S3 error: Access Denied when deploying CFN template with Nested Stacks

2
votes

I am trying to launch a CFN templated, Nested Stack. The child stack is in a bucket in the same region as the parent I am trying to launch via CFN console.

I have Administrator Access and am able to create the resources via a single CFN template, but for some reason, when using nested stacks the follow error is returned:

The following resource(s) failed to create: [My-Sns-Stack]. . Rollback requested by user.
My-Sns-Stack    CREATE_FAILED   S3 error: Access Denied For more information check http://docs.aws.amazon.com/AmazonS3/latest/API/ErrorResponses.html

I've checked the following resources, but doesn't resolve the issue:

Specifying an S3 bucket when deploying a cloudformation template

https://www.reddit.com/r/aws/comments/bjk3qw/cloudformation_nested_stacks_s3_access/

https://docs.aws.amazon.com/AWSCloudFormation/latest/UserGuide/aws-properties-stack.html

...
    Resources:
        SnsStack:
            Type: AWS::CloudFormation::Stack
            Properties:
                TemplateURL: !Ref SnsStackUrl
                TimeoutInMinutes: 15
...
1
amazon-web-servicesamazon-s3amazon-cloudformation
Are there any bucket policies?

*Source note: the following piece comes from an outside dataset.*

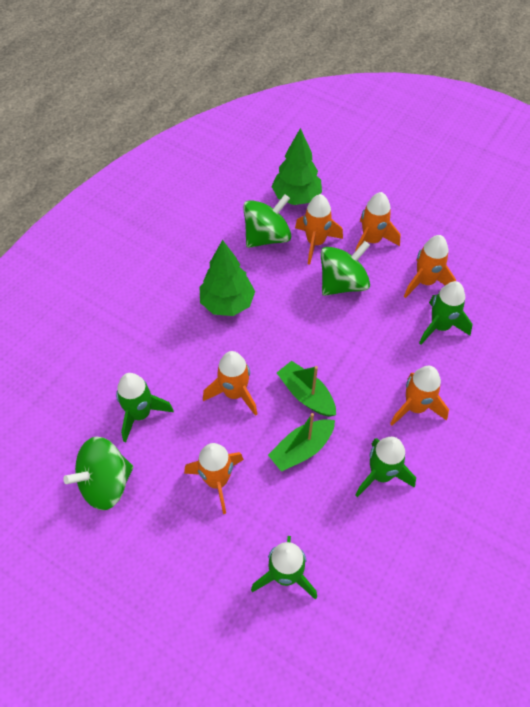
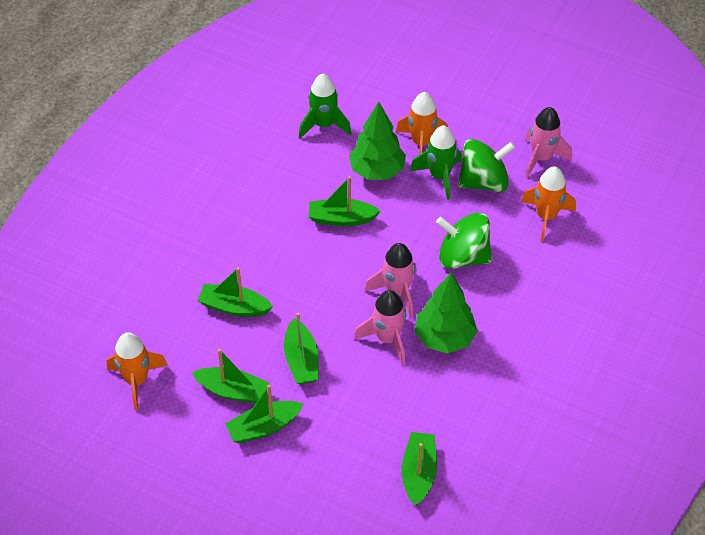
green boat: [268,413,335,472] [277,361,336,417] = 2 -> [192,349,269,403] [198,267,273,317] [225,385,303,443] [284,313,319,384] [309,176,381,226] [401,432,437,506] = 6
green rocket: [116,373,174,442] [251,536,317,600] [355,437,416,497] [419,281,473,345] = 4 -> [299,74,352,139] [410,125,462,200] = 2
green spinning top: [63,436,133,510] [243,194,291,248] [321,241,370,296] = 3 -> [436,213,492,269] [458,139,515,192] = 2
orange rocket: [184,443,244,514] [203,351,257,416] [295,194,343,265] [355,192,401,251] [390,366,449,426] [404,235,456,298] = 6 -> [107,332,168,411] [396,92,448,155] [521,166,576,241] = 3
pink rocket: none = 0 -> [354,290,407,365] [365,243,417,318] [525,107,572,178] = 3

Are you deploying the template with custom CloudFormation role, or using instance role?Marcin
No bucket policies, default. I've tried deploying with a custom IAM role for CFN (Administrator access), AND also without a role (I have Administrator access), so it should assume my permissions.user10756193

1 Answers

6
votes

I found this error less than useful as I assumed it was to with the CloudFormation template not having access to the S3 resources referenced within in. Turns out it was more simple and the 'Access Denied' error was actually indicating the S3 file containing my CloudFormation template was not found. Within the reference to my nested CloudFormation stack, the TemplateURL: had a typo.